The funds from a self-directed IRA can be used to buy shares of private companies, real estate, cryptocurrency, precious metals, and other investments. However, you’ll need to traverse some complicated rules when making these kinds of investments.
For instance, you might want to use SDIRA funds to buy gold, silver, or platinum coins that you’ll store in your SDIRA as investments. However, if the IRS classifies the precious metals as a collectible, making the purchase with an SDIRA account may be seen as a taxed withdrawal.
Because of the complexity involved, if you insist on using a self-directed IRA, you should consult a financial advisor and a tax expert to assist you understand the effects of your investment decisions.
Limitations on Self-Directed IRA Contributions
The prerequisites for making contributions to a self-directed IRA are identical as those for regular IRAs.
The annual IRA contribution cap for 2023 is $6,500 for people under 50 and $7,500 for people over 50. Rollover contributions are not subject to these restrictions.
Your filing status and modified adjusted gross income (MAGI) for the year determine how much you can contribute to a Roth IRA (or whether you can contribute at all).
If your MAGI is the following, you may contribute the full amount to a Roth IRA:
For individual filers, less than $138,000.

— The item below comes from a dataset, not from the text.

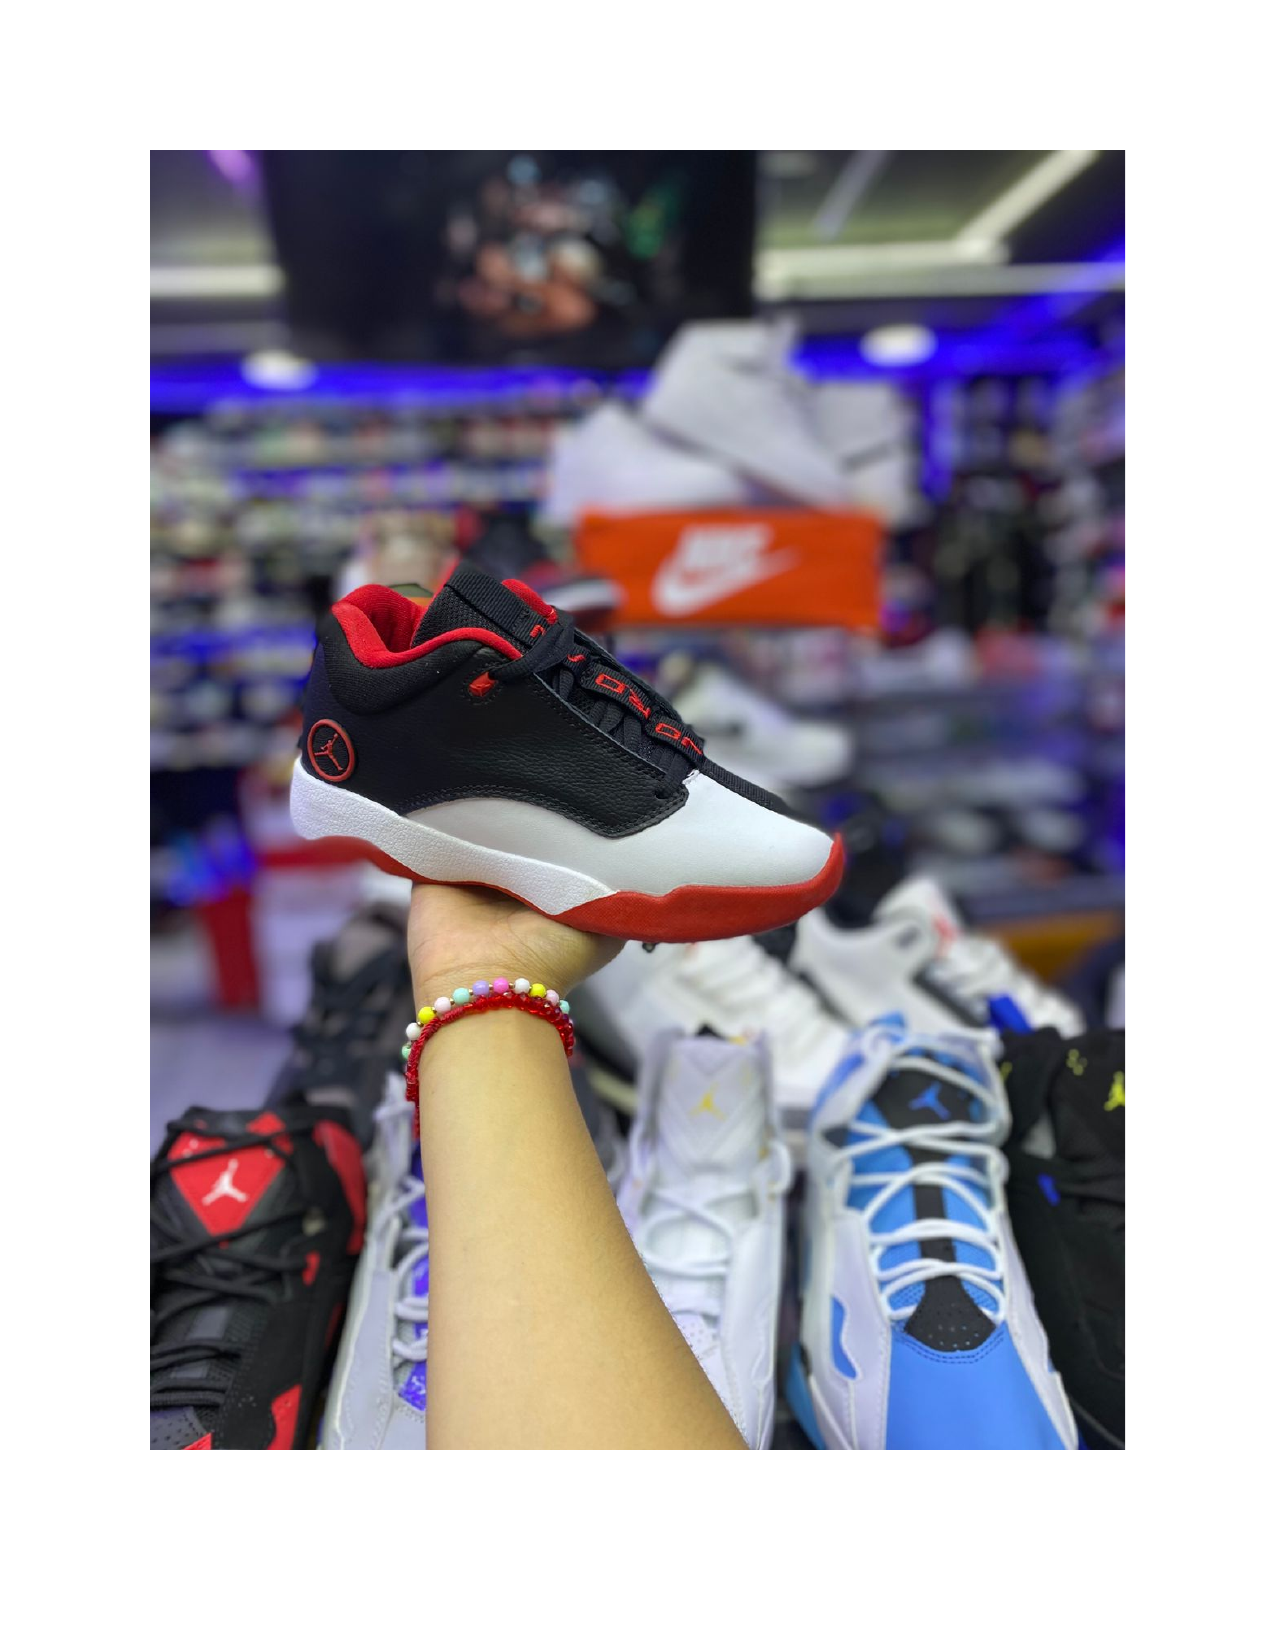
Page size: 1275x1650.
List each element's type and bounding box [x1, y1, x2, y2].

For married couples filing jointly or qualified widowers, less than $218,000
If your MAGI falls within the following areas, you are eligible to contribute less to Roth IRA accounts:
$138,000 or more for joint filers and less than $153,000 for single filers
For married couples filing jointly or qualified widowers, $218,000 or more but less than $228,000
If your MAGI is, then you cannot contribute to a Roth IRA.
A minimum of $153,000 for individual filers.
$228,001 or more while filing jointly with a spouse or if you’re a qualifying widower.
Pros and Cons of Self-Directed IRAs
With self-directed IRA investments, you can be very inventive. By purchasing shares in a real estate investment trust (REIT), for instance, you can indirectly invest in real estate with regular IRAs.
A self-directed IRA, on the other hand, enables you to actively buy and hold investment property inside the IRA.
The drawback is that there are more regulations for real estate ownership in tax-advantaged accounts than there are for regular property ownership.
You and your family cannot reside on the property since you are not permitted to get any profit from real estate held within an SDIRA.
Additionally, cash from the IRA must be used to cover any repairs or maintenance. Therefore, the money for the repair must come from the IRA, for instance, if you need to replace the front door.